Öyleyse, bu belirli iletişim sorunu için bazı stratejiler nelerdir? Çözümlerden biri, temel endişelerin maddelerini yazmaktır. Belki ilaçlarınızdan birinin yan etkisi olduğunu düşünüyorsunuz. Yan etkiyi ve ilgilendiğiniz ilacı bir yere yazın. Belki yeni veya kötüleşen bir semptomunuz var. Listenize koyun ve birkaç örnek verin. Örneğin, endişeniz daha kötü olabilir. Bunu yazın ve kaygınızın kötüleştiğini hissettiğiniz iki özel yolu listeleyin. Tanımlayamıyorsanız, terapistinizle yeni semptomları nasıl tanımlayacağınız konusunda konuşun ve sonra bunları yazın. Belki semptomları etkileyen yeni bir yaşam olayı yaşamışsınızdır. Birkaç cümleyle olayı anlatın. Hatırlamayacağından korkuyorsan, onu hemen gazeteden oku. Randevu bittiğinde, çok erken, ona notları isteyip istemediğini sorun. Olabilir.

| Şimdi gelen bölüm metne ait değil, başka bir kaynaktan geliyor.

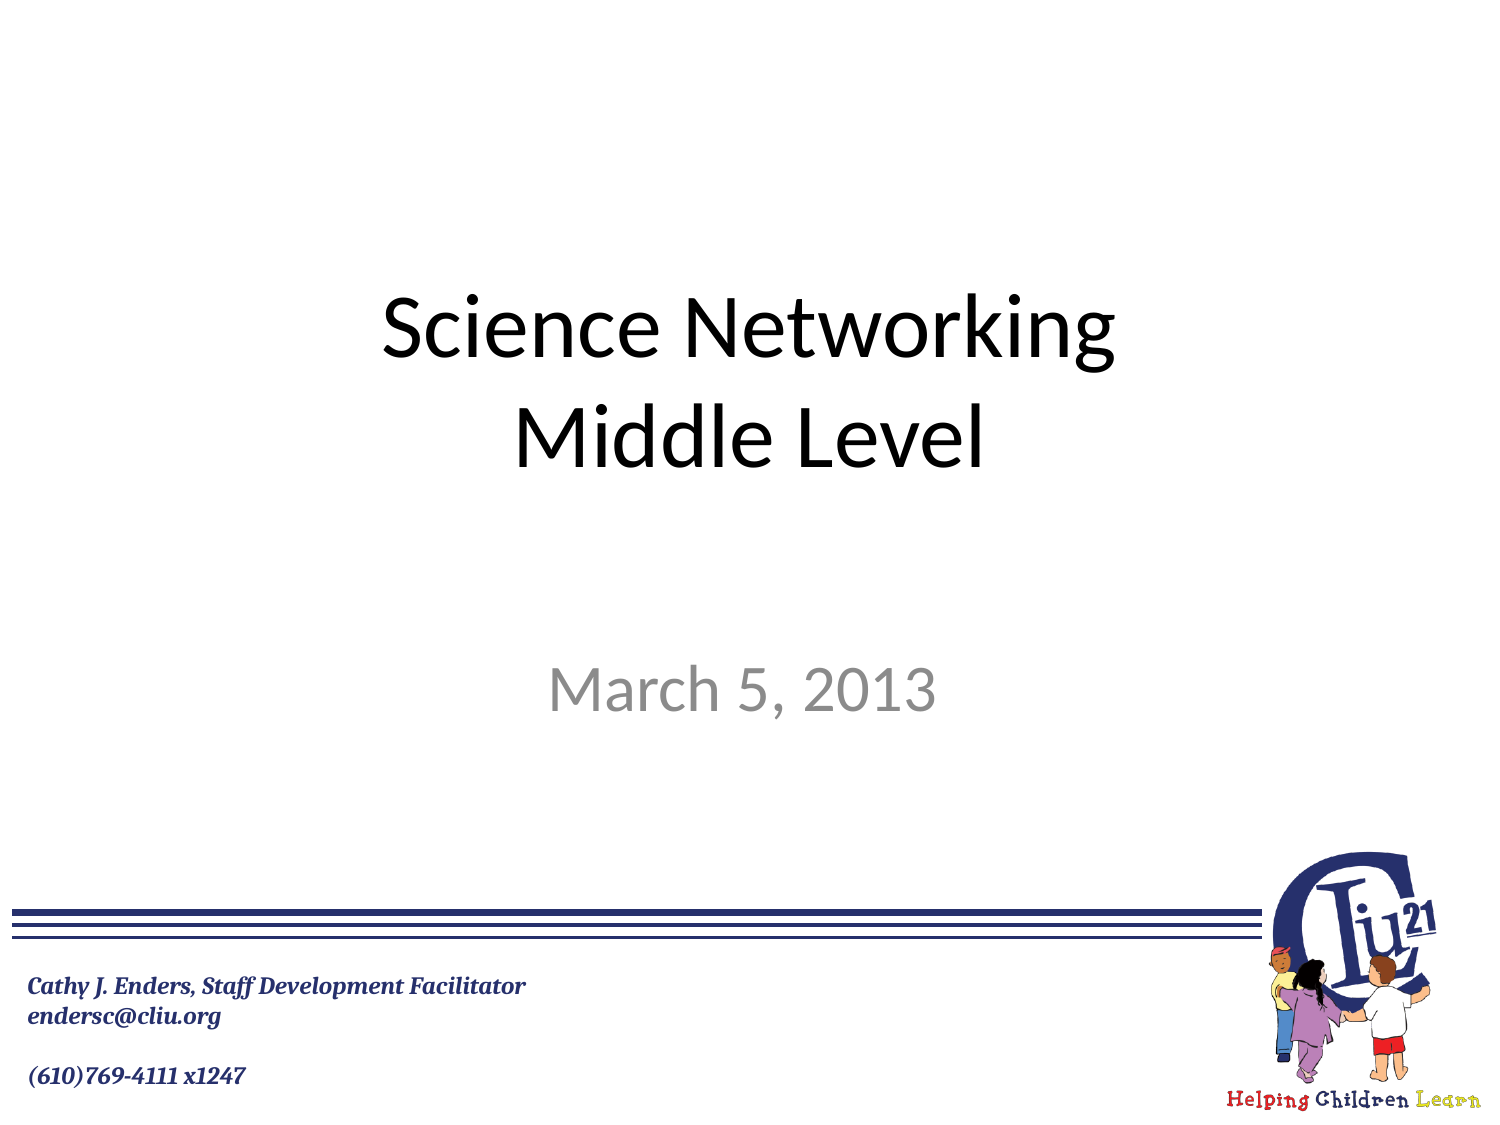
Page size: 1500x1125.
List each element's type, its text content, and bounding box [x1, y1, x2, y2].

title Science Networking Middle Level [112, 160, 1388, 591]
text_box Cathy J. Enders, Staff Development Facilitator endersc@cliu.org (610)769-4111 x1247 [12, 962, 563, 1097]
subtitle March 5, 2013 [225, 637, 1275, 909]
picture [1208, 837, 1500, 1121]
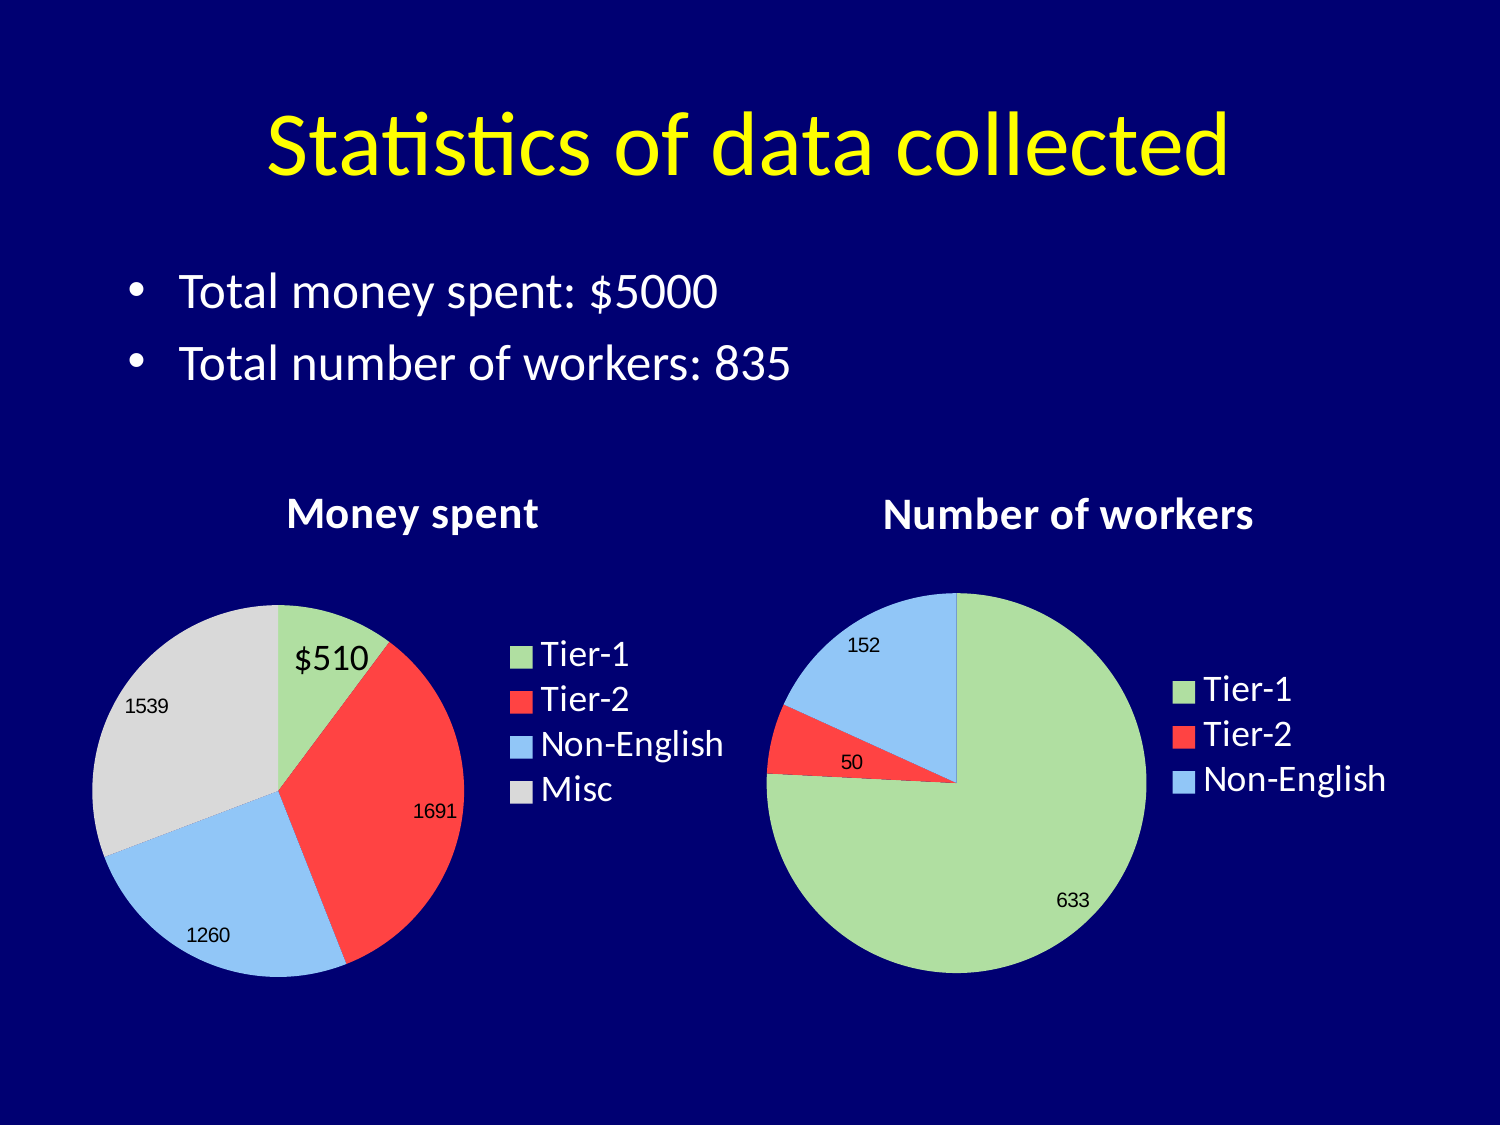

İyi bir iletişim için ikinci bir strateji: doktorunuzdan sizin için yeni teşhisler veya tıbbi talimatlar yazmasını isteyin. Yazmak için bir not defteri getirmenin bir zararı yoktur. Bu şekilde, onun söylediklerini unutursanız başvurabileceğiniz bir sabıka sahip olursunuz.

Onunla aynı fikirde değilseniz veya çok fazla semptomunuz varsa ve yeterli zamanınız yoksa, seansınızdan sonra ona bir mektup yazın. Mektuplar harikadır çünkü söylemek istediklerinizi düşünebilirsiniz ve tam olarak ne demek istediğinizi söylemek için zamanınız olur. Büyük ihtimalle mektubu dosyanıza koyacaktır, böylece onu bir sonraki görüşünüzde tartışmak için zamanınız olur. Anlaşmazlık şiddetliyse veya yazmak için çok güçsüzseniz, terapistinizin veya başka bir klinik destek görevlisinin onu aramasını ve açıklama almasını sağlayın. Terapistlerimiz ve psikiyatristlerimiz birbirleriyle daha sık konuşsalar iletişimin büyük ölçüde gelişeceğine inanıyorum. Bu, bakım kalitemizin de artacağı anlamına gelir.

Çıkarımlar: MD'lerimizle iyileşme ilişkisi içindeyiz. İletişim bu ilişkiyi kurar veya bozar. Daha iyi iletişim kurmayı öğrenebiliriz. Net bilgiler paylaşarak daha iyi bakım alacağız.